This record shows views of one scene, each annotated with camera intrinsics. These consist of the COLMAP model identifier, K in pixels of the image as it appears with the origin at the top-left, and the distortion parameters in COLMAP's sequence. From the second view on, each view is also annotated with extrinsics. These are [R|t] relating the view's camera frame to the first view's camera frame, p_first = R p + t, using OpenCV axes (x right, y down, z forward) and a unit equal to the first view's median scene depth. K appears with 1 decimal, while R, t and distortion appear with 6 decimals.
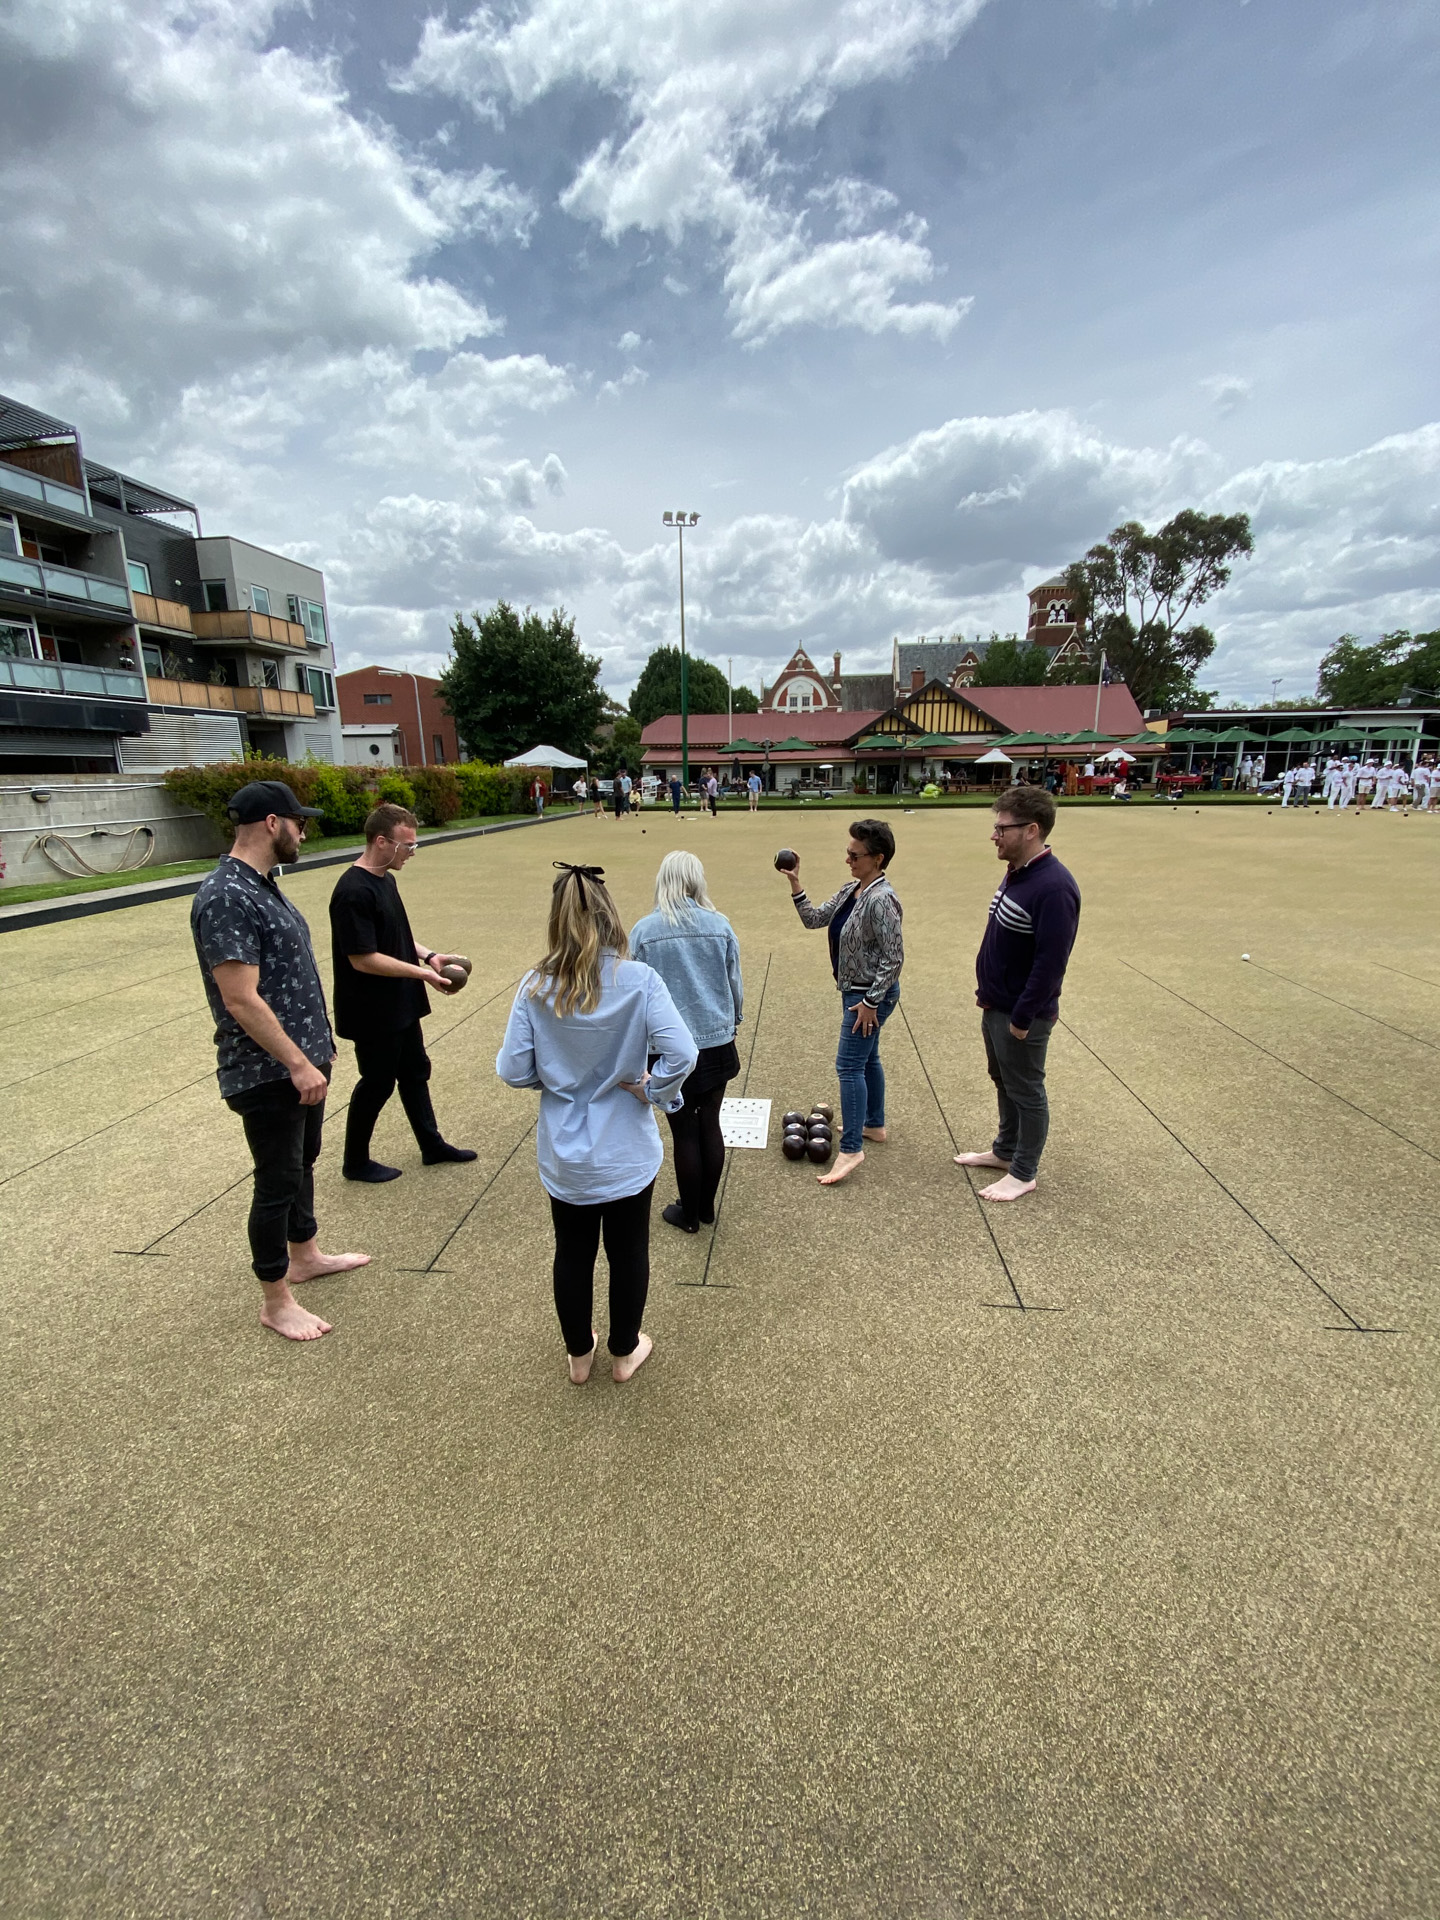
lens RADIAL K [[771.7, 0, 723.4], [0, 771.7, 959.4], [0, 0, 1]] dist [-0.000291, -0.000021]
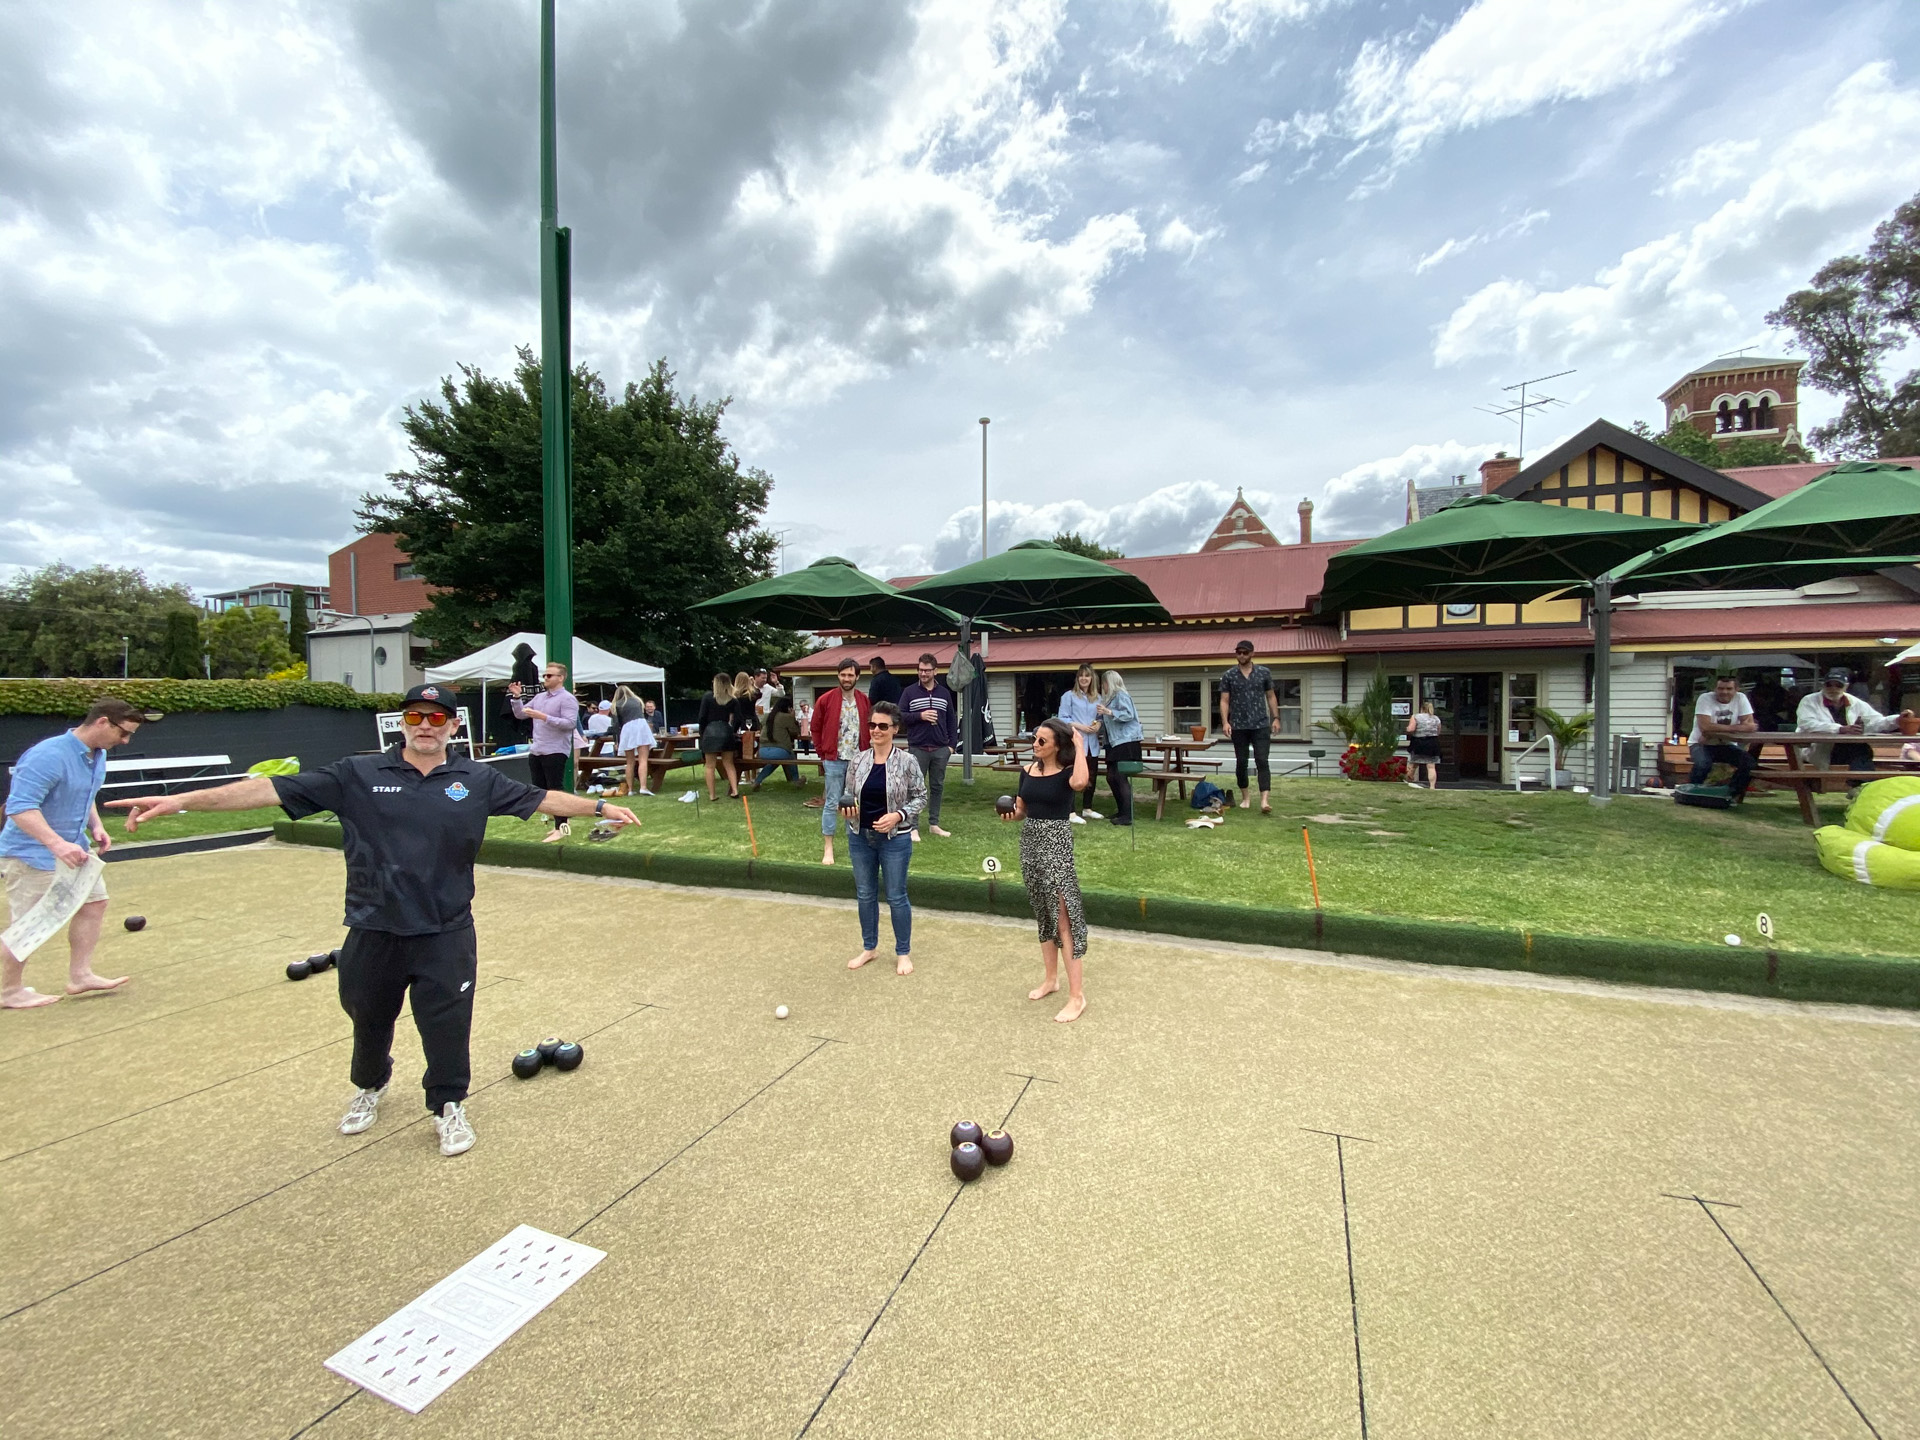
lens RADIAL K [[771.7, 0, 964.6], [0, 771.7, 721.9], [0, 0, 1]] dist [-0.000291, -0.000021]
pose [[0.958051, 0.009137, -0.286453, 0.105610], [-0.066859, 0.979039, -0.192385, -0.150164], [0.278691, 0.203467, 0.938580, 0.620257]]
※
WHAT IS NEEDED. Please return the full listing word for word, but without any pictures.

EXERCISE RESULT.
This record shows views of one scene, each annotated with camera intrinsics. These consist of the COLMAP model identifier, K in pixels of the image as it appears with the origin at the top-left, and the distortion parameters in COLMAP's sequence. From the second view on, each view is also annotated with extrinsics. These are [R|t] relating the view's camera frame to the first view's camera frame, p_first = R p + t, using OpenCV axes (x right, y down, z forward) and a unit equal to the first view's median scene depth. K appears with 1 decimal, while R, t and distortion appear with 6 decimals.
lens RADIAL K [[771.7, 0, 723.4], [0, 771.7, 959.4], [0, 0, 1]] dist [-0.000291, -0.000021]
lens RADIAL K [[771.7, 0, 964.6], [0, 771.7, 721.9], [0, 0, 1]] dist [-0.000291, -0.000021]
pose [[0.958051, 0.009137, -0.286453, 0.105610], [-0.066859, 0.979039, -0.192385, -0.150164], [0.278691, 0.203467, 0.938580, 0.620257]]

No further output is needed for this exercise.